While provincial online casinos may be the most visible choice, the vast majority of online casinos in Canada are hosted on-reserve, mostly in the off-island Montreal reserve of Kahnawake. While they have their own set of regulations and rules for the casinos hosted there, the regulatory regime isn't as robust as FINTRAC's.
But if history serves as any indication, First Nations won't take kindly to Ottawa trying to force regulations onto their casinos — whether they be physical buildings or digital-only.
The Mohawks of Kahnawake have an especially salient defence, in that they can claim long-standing, pre-contact traditions of gambling, giving them a clear path to claiming ancestral rights, if the government were ever litigious enough to take it to court.
The only real case law to give direction on the issue is R. v. Pamajewon, where the Supreme Court of Canada ruled that two Ontario reserves did not have the right to host high-stakes gambling on their reserve. That 1996 case, however, contains as many similarities as it has differences to Kahnawake's context.
Even so, it might just not be worth it.
While some have singled out jurisdictions such as Kahnawake — which, in cooperation with an Isle of Man-based internet company, has come to host many of the internet's largest gaming sites — as being the conduit for much of the world's shady money movements, others aren't so sure.
"It's overblown," says Duhaime. She says that many of the sites that are hosted in Kahnwake aren't actually run from there, they're headquartered either in the U.S. or Western Europe, which have their own regulatory regimes. "They're being vetted one way or the other," says.

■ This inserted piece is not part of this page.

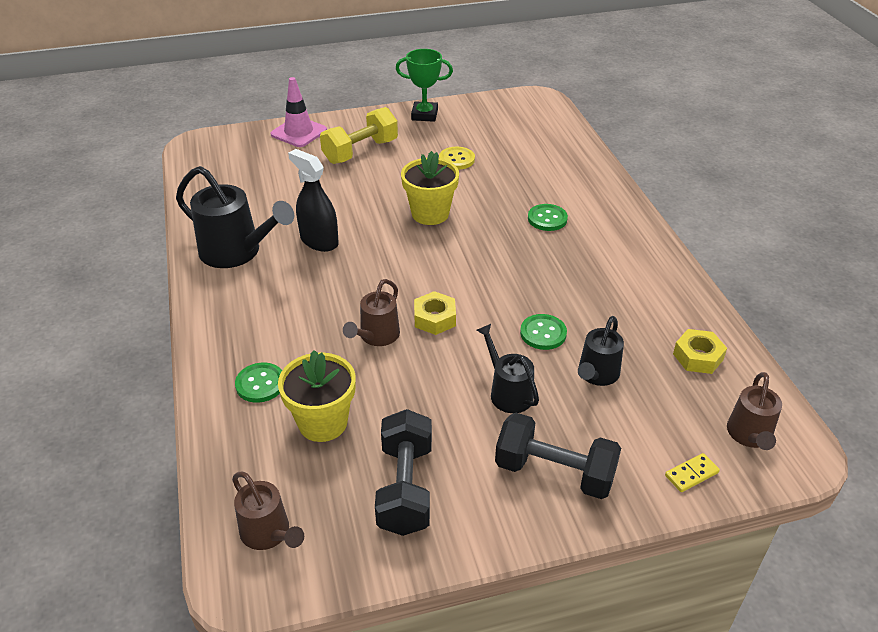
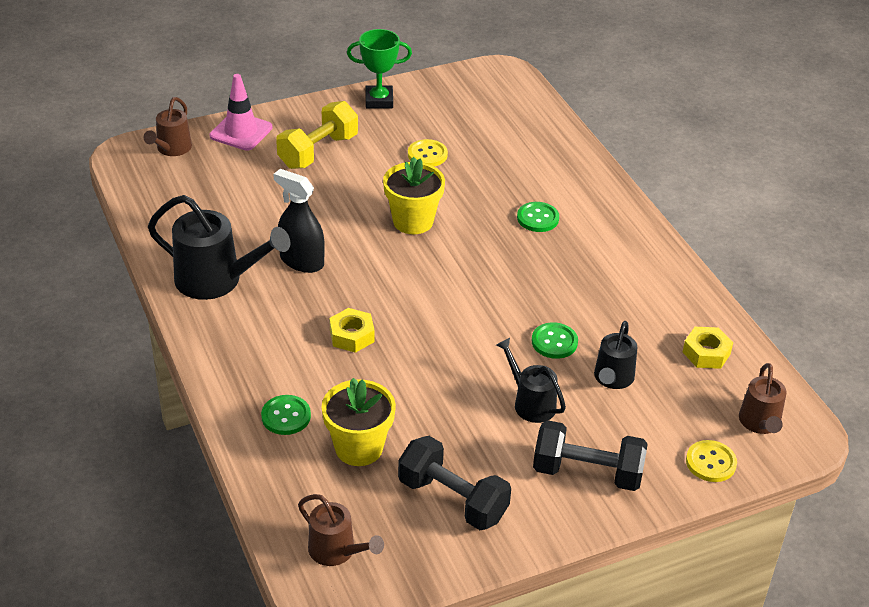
camera: 10 degrees left, 0 degrees up
brown watering can [343,279,400,346] -> brown watering can moved to [144,97,192,156]
black dumbbell [375,409,432,536] -> black dumbbell turned 45 degrees counterclockwise [398,436,511,530]
yellow nut [414,291,456,335] -> yellow nut moved to [329,308,375,353]
yellow domino [665,453,720,492] -> yellow button [686,440,737,482]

"It's overstated," says Hoegner. Because most payments are transacted through credit card companies and banking institutions, there's little chance that someone can discreetly transfer large sums.
While it's unclear if Ottawa's feasible and moderate steps — pulling bitcoins under existing regulation, and subjecting only provincial online casinos to FINTRAC — will be enough to satisfy the international regulators at FATF, there little doubt that it will only be tackling a part of the issue.